I spent the whole afternoon tiding up your papers,
reading again the five letters you managed to send
during the week that was wasted: you in the Alentejo,
and I under water. Then I watered the roses
you left in the garden. Always by myself and
not moaning about my lot (since I don’t miss you),
I put on the Chavela record you gave me for Christmas
and started to cook your favourite dish.
Cooking made me lose my appetite; and so
I opened a bottle of red and it’s not hard
to confess that I don’t miss you.
Around 10 pm, I made myself refuse
two invitations to go out (I gave androphobia as an excuse)
and right now I’m cutting out your image
(I don’t miss you) from the photos I own of both of us
in order to punish with the paper basket
the awkward idiot who let you go.
© Translated by Ana Hudson, 2011
Penélope escreve
É mais que certo: não sinto a tua falta.
Fiquei a tarde toda a arrumar os teus papéis,
a reler as cinco cartas que me foste endereçando
na semana que perdemos: tu no Alentejo,
eu debaixo de água. Fui depois regar as rosas
que deixaste no quintal. Sempre só e sem
carpir o meu estado (porque não me fazes falta),
pus o disco da Chavela que me deste no Natal
e comecei a preparar o teu prato preferido.

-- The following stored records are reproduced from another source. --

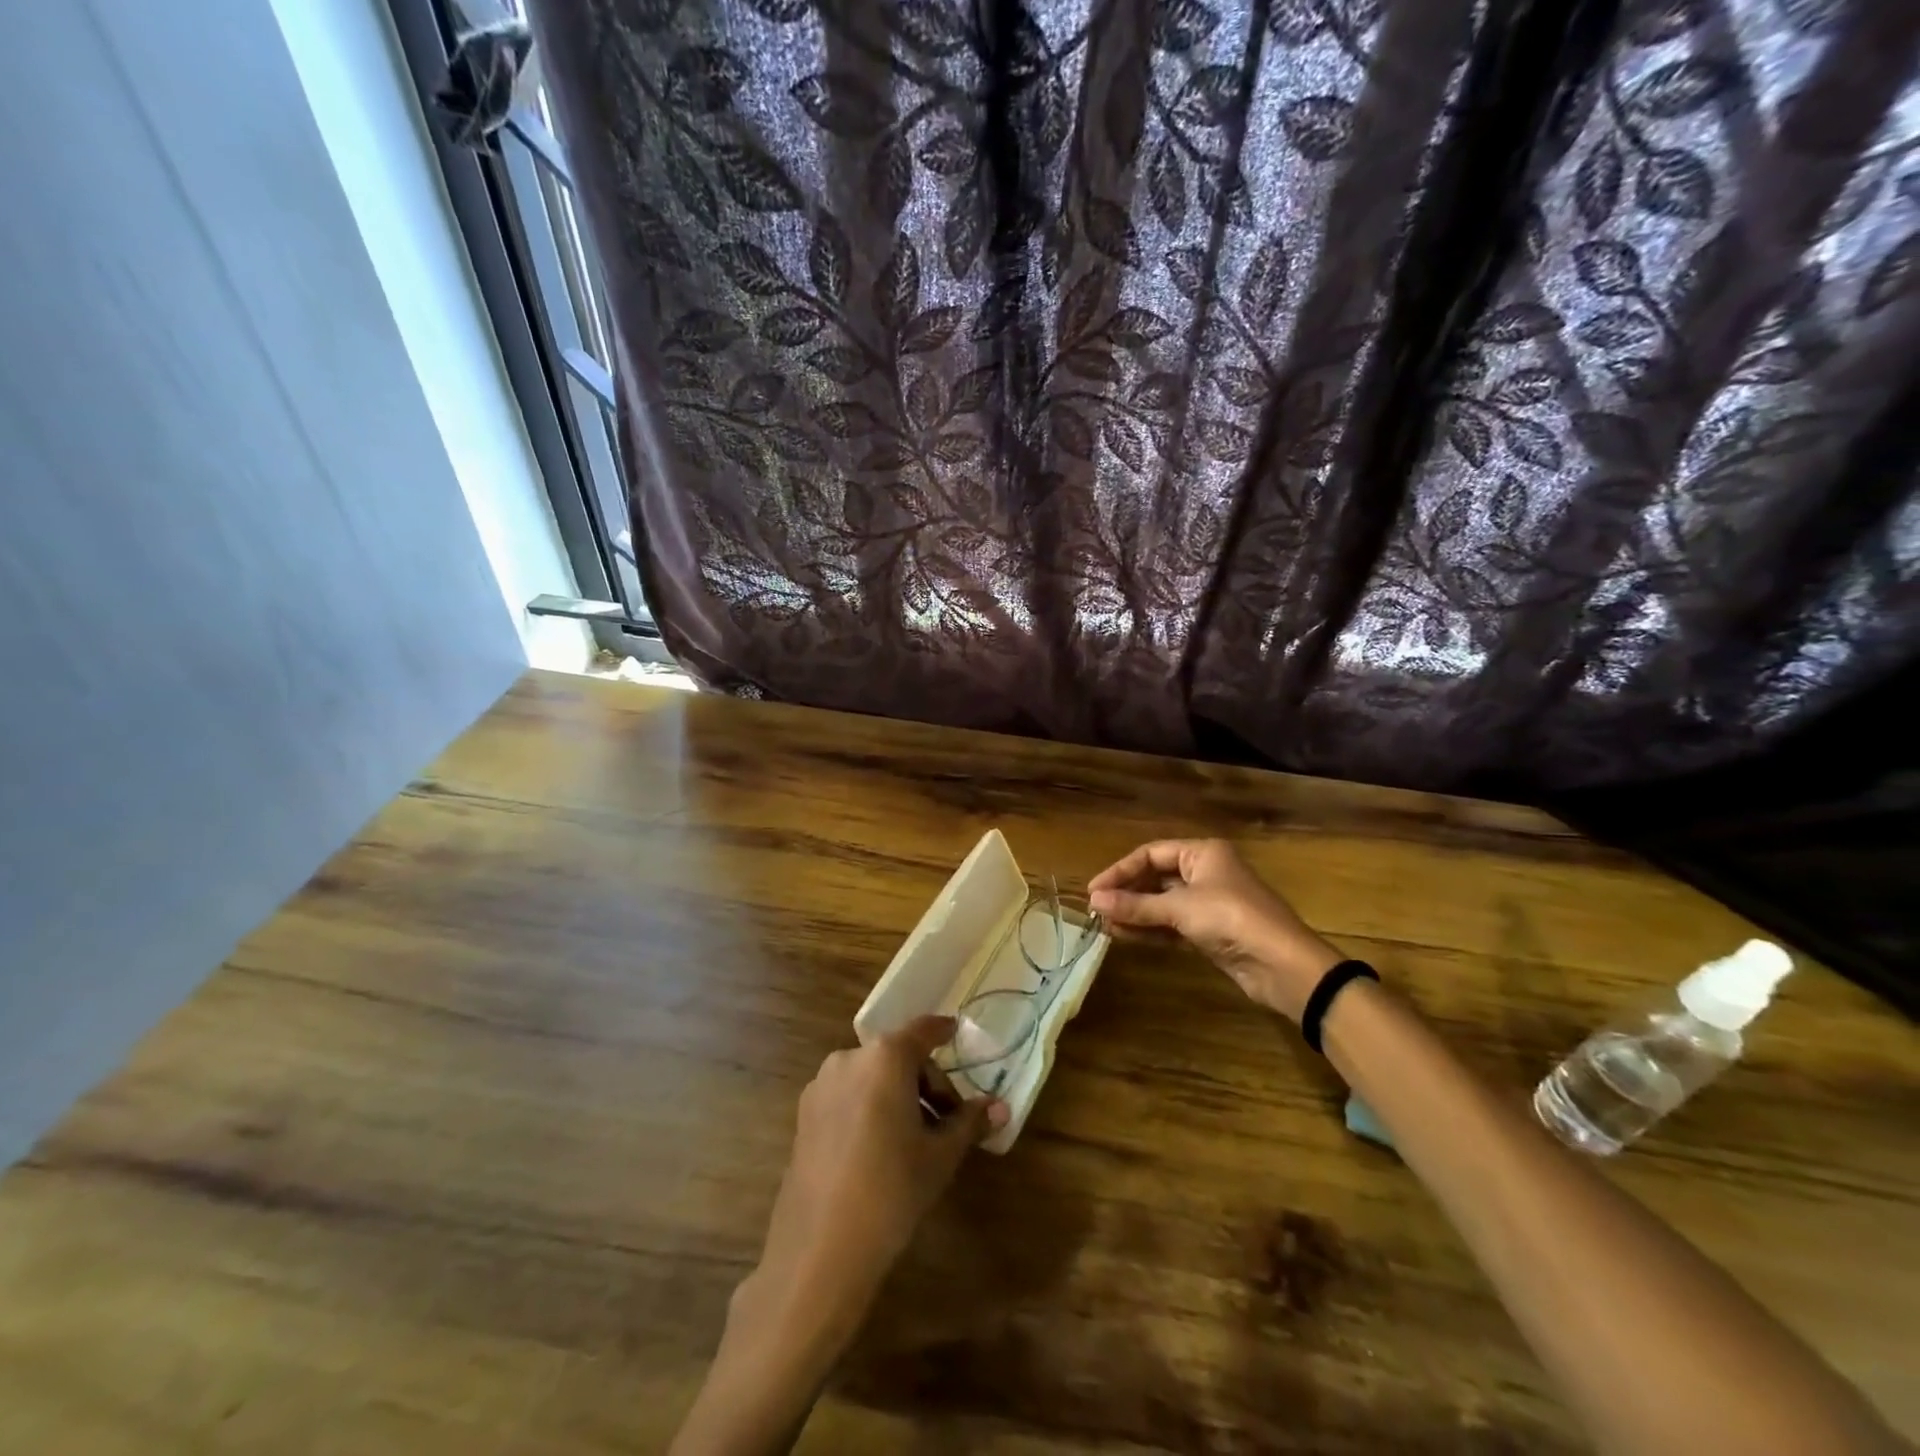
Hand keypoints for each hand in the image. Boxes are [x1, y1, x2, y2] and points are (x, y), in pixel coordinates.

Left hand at [748, 1017, 1005, 1325]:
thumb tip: (1000, 1107)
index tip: (956, 1032)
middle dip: (926, 1082)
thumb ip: (969, 1122)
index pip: (923, 1031)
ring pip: (871, 1077)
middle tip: (948, 1121)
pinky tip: (879, 1150)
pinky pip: (848, 1096)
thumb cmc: (892, 1190)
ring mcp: (821, 1086)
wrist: (820, 1250)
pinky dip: (869, 1107)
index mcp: (885, 1057)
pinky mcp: (804, 1115)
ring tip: (915, 1140)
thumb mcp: (941, 1156)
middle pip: (898, 1056)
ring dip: (897, 1095)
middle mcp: (850, 1059)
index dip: (942, 1031)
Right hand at [1089, 839, 1341, 1020]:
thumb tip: (1094, 901)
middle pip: (1155, 877)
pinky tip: (1124, 936)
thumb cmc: (1232, 919)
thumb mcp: (1180, 908)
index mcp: (1202, 853)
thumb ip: (1136, 905)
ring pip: (1162, 903)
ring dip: (1135, 913)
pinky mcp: (1210, 932)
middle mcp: (1205, 872)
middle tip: (1096, 909)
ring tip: (1103, 925)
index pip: (1151, 854)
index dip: (1120, 870)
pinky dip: (1150, 930)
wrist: (1283, 966)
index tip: (1094, 890)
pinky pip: (1172, 925)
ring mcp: (1208, 903)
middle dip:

Cozinhar fez-me perder o apetite; por isso
abri uma garrafa de maduro e não me custa
confessar-te que não sinto a tua falta.
Por volta das dez horas, obriguei-me a recusar
dois convites pra sair (aleguei androfobia)
e estou neste momento a recortar a tua imagem
(não me fazes falta) nas fotos que possuo de nós dois,
de maneira a castigar com o cesto dos papéis
a inábil idiota que deixou que tu te fosses.